Salad with a Side of Style: Why Sweetgreen Is Investing in Design

Come for the Harvest Bowl, stay for the artwork—at least that’s what the team behind the hip, health-conscious lunch spot Sweetgreen hopes you do. Since its founding in Washington, D.C., 11 years ago, the chain has set itself apart with fresh ingredients combined in creative ways, yes, but also with an aesthetic that makes the rush of a weekday lunch less of a doldrum and more of an upbeat escape. And that’s no accident. Founders Nicolas Jammet, Nathaniel Ru, and Jonathan Neman have been adamant from the start that Sweetgreen’s interiors live up to the same standard they set for their ingredients, working with talented architects and artists to devise and decorate spaces that are recognizable without being overly branded, and memorable without veering trendy.

Like many good designers, the team starts with a concept. Unlike many of the designers AD often covers, though, that concept isn’t an aesthetic style or period; rather, it’s the food in your compostable cardboard to-go bowl. “We want to create spaces that can tell a great story,” Ru says. “For us, that’s the food, that’s our product.
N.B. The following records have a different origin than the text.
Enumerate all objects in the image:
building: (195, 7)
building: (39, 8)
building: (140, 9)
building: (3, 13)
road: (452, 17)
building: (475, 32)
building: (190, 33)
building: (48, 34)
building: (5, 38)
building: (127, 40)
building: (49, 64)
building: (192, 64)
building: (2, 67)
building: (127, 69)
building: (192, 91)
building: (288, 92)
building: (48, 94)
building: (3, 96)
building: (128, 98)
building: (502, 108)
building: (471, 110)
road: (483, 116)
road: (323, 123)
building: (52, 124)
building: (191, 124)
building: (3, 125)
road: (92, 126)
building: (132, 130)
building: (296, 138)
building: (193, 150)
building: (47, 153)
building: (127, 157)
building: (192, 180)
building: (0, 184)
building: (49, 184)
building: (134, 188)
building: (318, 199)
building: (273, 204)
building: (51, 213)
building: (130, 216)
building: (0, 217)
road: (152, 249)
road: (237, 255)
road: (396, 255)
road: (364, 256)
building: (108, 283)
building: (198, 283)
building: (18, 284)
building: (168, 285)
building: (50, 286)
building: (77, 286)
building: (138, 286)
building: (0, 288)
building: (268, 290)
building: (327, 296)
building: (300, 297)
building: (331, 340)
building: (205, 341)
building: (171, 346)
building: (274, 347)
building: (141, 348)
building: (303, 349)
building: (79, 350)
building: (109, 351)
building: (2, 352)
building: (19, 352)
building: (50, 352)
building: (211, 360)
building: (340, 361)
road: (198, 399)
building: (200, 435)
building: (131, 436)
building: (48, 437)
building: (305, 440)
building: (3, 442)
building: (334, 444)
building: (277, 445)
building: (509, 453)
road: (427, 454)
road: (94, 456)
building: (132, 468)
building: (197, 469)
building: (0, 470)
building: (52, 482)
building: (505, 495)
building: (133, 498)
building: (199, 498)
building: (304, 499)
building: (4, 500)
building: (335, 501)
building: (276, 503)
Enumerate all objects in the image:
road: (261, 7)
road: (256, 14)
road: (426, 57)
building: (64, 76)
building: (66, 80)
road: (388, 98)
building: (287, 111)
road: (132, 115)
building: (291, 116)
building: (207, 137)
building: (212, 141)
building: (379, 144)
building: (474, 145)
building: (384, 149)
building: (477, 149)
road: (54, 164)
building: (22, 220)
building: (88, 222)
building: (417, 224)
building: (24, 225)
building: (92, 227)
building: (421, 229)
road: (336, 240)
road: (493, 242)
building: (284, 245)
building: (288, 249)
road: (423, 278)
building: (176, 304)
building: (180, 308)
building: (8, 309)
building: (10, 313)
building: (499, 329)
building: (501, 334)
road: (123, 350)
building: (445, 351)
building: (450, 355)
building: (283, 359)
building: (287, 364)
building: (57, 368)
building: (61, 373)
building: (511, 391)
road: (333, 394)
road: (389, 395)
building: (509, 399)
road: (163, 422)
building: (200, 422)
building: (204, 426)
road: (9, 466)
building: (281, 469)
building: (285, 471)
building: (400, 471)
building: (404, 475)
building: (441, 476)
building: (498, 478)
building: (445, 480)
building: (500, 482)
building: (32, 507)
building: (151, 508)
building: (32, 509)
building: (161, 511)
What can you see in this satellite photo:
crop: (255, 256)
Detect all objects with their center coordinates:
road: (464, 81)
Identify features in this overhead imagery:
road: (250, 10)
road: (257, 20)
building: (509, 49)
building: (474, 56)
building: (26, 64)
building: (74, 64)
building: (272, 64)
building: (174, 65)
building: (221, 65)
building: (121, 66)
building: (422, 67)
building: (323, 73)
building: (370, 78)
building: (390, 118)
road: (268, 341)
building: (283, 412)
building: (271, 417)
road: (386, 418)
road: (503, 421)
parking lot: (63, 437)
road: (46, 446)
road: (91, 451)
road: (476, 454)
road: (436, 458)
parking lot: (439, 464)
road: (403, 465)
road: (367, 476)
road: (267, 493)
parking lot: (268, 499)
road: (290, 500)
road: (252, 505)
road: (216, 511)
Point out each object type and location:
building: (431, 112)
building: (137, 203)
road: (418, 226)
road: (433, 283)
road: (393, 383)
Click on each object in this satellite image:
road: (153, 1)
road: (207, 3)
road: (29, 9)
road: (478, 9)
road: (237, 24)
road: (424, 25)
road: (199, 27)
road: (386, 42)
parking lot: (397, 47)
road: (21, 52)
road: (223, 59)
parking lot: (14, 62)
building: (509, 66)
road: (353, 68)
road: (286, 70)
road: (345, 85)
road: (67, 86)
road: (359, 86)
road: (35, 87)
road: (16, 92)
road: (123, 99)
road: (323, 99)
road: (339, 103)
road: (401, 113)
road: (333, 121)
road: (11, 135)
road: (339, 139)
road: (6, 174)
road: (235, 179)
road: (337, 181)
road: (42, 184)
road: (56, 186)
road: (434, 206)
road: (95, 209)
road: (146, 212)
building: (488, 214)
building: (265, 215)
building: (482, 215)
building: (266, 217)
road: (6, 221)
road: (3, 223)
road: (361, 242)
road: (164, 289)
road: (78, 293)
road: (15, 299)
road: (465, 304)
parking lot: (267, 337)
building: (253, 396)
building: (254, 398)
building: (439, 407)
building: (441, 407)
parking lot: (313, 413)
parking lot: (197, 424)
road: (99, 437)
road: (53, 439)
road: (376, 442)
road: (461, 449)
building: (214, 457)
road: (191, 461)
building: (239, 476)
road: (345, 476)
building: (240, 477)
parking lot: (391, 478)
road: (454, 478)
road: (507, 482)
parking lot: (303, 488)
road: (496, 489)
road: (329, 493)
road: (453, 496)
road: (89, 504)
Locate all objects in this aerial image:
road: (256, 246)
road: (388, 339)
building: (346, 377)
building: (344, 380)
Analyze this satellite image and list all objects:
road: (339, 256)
So we ask ourselves, How do we create a physical space that’s functional but communicates our values, which start with the ingredients?” 

Walk into any Sweetgreen and you’re likely to be confronted head-on with the second part of the chain’s name. “When you look in the kitchen you see this wall of bountiful produce, which is both functional and also puts the attention on the produce,” Jammet says. “We put a lot of attention on how and where we supply, so being able to use design to spotlight that is really important.”

In addition to the functional riff on the green wall, most Sweetgreen locations feature some combination of raw wood, white walls, and chalkboards, elements that read natural and, perhaps more importantly, understated. “We’re big believers in constant evolution and trying new things,” Jammet explains. “So our foundational look and feel is natural and timeless and feels inviting. We don’t want a space that will feel outdated in a year.”

Beyond avoiding stylistic expiry, the subdued interiors (which have been conceived by an impressive roster of architects including ASH Design, Leong Leong, and Jensen Architects) offer the opportunity for Sweetgreen to explore its second passion after food: art.

”Because we have a very clean aesthetic, it’s a great canvas to showcase art,” Jammet says. A bit part of Sweetgreen’s ethos is local sourcing, and this supply-chain strategy is echoed in its work with (often local) artists. The team frequently works with art collective Tappan to find partners, though it also often finds itself making connections in a more (aptly) organic way: They’re customers who eat at Sweetgreen.

The latest in Sweetgreen’s artist series is a project with graffiti artist André Saraiva,who has created a riff on his “Dream Concerts” posters, which imagined impossible musical collaborations. In “Dream Dinners,” Saravia (known by his tag Me. A), highlights fantasy collaborations between chefs through the ages (Julia Child, Dominique Crenn, Jacques Pépin, and Wylie Dufresne are just a few of the names).

Though the Dream Dinners activation is multi-location (the posters will be on display in Sweetgreen’s La Brea, NoMad, and Georgetown locations), more often than not the company’s artist collaborations are a way for it to zero in on one specific area, offering a hyperlocal installation that makes Sweetgreen feel less like a nationwide chain and more like a neighborhood joint. It’s a strategy akin to programs like West Elm’s Local and Starbucks’s Reserve Roastery programs, which aim to distance big-name brands from stereotypical centrally controlled corporate culture. 

“Our approach to design is really regional,” confirms Jammet. “When we go into any new city or neighborhood, the second thing we do after visiting farms is really try to understand the city and the people and build our store around that feeling and the people we connect with. The art is somewhere we’ve gone pretty deep because we’re able to create localized moments that connect with not just the customers but the larger community.”

“One of the things we’ve always challenged ourselves with is how do we not just make another Sweetgreen, but make it feel like your Sweetgreen,” adds Ru. “Most fast food places don’t invest in that, but we really enjoy doing it. It gives us a strong connection to the community and allows us to be students of wherever we are.”